At first, I thought this girl/1 is the culprit as many have remarked. But even when removing all such occurrences your definition still fails (and after fixing that syntax error). Here is the responsible part that still fails for solution(L):

:- op(950, fy, *).
*(_).

solution(L) :-
   * length(L,4),
   L= [student(_/*teo*/, sandwich,_,_),_,_,_],
   member(student(_/*mira*/, pite, _/*crosswords*/,_),L),
   * member(student(girl(GirlName),_,_,white),L),
   * member(student(bruno,_,_,yellow),L),
   member(student(_,hamburger,_/*writing*/,_),L),
   L= [_, student(_,pie,_,_)|_/*[_,_]*/],
   * next(student(_,pie,_,_), student(teo,_,_,_), L),
   next(_/*student(bruno,_,_,_)*/, student(_,pizza,_,_), L),
   * next(student(_,_,_,white), student(_,pizza,_,_), L),
   * member(student(igor,_,reading,_),L),
   * next(student(_,_,_,blue), student(girl(GirlName),_,_,_), L).
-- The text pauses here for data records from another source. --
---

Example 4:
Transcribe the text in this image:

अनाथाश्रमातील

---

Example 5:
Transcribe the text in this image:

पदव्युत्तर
next(A, B, Ls) :- append(_, [A,B|_], Ls).
next(A, B, Ls) :- append(_, [B,A|_], Ls).

All the names are irrelevant, just as their hobbies. What really matters is the food!

You have only four places, but a total of five foods (sandwich, pie, pite, hamburger, pizza) - give me just one of them!

That's the nice thing in Prolog: You can do such generalizations to get a clean diagnosis.